[Date Prev][Date Next][Thread Prev][Thread Next][Date Index][Thread Index]

[Condor-users] odd communications errors



Recently I've had a rash of reports like the following error log, and today I received the following error report from a user, which seems related. We've examined the switches for evidence of network problems and found none. Any ideas what might be causing this?

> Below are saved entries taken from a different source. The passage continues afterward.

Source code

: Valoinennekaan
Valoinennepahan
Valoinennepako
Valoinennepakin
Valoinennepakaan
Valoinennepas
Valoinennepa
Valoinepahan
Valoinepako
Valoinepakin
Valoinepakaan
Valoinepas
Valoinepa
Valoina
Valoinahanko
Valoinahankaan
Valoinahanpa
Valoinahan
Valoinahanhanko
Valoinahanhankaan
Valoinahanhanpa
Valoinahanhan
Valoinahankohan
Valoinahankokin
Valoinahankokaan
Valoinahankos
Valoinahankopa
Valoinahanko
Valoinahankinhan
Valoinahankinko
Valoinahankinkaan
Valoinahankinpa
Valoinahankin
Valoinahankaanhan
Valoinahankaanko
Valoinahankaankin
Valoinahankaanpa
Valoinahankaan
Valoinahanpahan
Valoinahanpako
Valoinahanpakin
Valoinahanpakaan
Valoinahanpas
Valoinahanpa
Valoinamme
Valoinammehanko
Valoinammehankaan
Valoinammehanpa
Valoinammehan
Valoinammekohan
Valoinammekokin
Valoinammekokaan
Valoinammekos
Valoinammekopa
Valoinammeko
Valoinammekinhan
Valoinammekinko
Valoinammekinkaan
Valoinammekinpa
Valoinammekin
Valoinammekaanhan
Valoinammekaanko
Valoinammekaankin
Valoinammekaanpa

Condor 6.7.20 on Ubuntu Dapper with kernel 2.6.17.4


_________________________________

10/2 17:46:33 condor_read(): timeout reading buffer.
10/2 17:46:33 IO: Failed to read packet header
10/2 17:46:33 DaemonCore: Can't receive command request (perhaps a timeout?)
10/2 17:46:33 ProcFamily::currentfamily: ERROR: family_size is 0
10/2 17:46:33 vm8: WARNING: No processes found in starter's family
10/2 17:46:33 ProcFamily::currentfamily: ERROR: family_size is 0
10/2 17:46:33 vm7: WARNING: No processes found in starter's family
10/2 17:46:43 condor_read(): timeout reading buffer.
10/2 17:47:03 condor_read(): timeout reading buffer.
10/2 17:47:03 IO: Failed to read packet header
10/2 17:47:03 DaemonCore: Can't receive command request (perhaps a timeout?)
10/2 17:47:03 DaemonCore: Command received via UDP from host <128.83.120.40:47058> 10/2 17:47:03 DaemonCore: received command 443 (RELEASE_CLAIM), calling handler (command_release_claim) 10/2 17:47:03 vm6: State change: received RELEASE_CLAIM command from preempting claim
10/2 17:47:03 Starter pid 15838 exited with status 0

____________________________________


[A USER] wrote:
> I've been getting a lot of log messages like this lately:
>
>
> ...
> 022 (4182.144.000) 09/27 14:01:28 Job disconnected, attempting to reconnect
>     Socket between submit and execute hosts closed unexpectedly
>     Trying to reconnect to vm1@[MACHINE]
>
> ...then later...
>
> ...
> 024 (4182.144.000) 09/27 14:22:02 Job reconnection failed
>     Job disconnected too long: JobLeaseDuration (1200 seconds) expired
>     Can not reconnect to vm1@[MACHINE], rescheduling job
>
>
> .... Often the same job will cycle between these two errors several times. The system seems to try to reconnect for 20 minutes, and it doesn't seem like my jobs make any progress while this is going on. Also, I have yet to see any log messages indicating that the job has successfully reconnected. I don't know if that's because those events aren't logged, or because the jobs never successfully reconnect once disconnected.
>
> I've never seen this behavior before.  Any idea what's happening?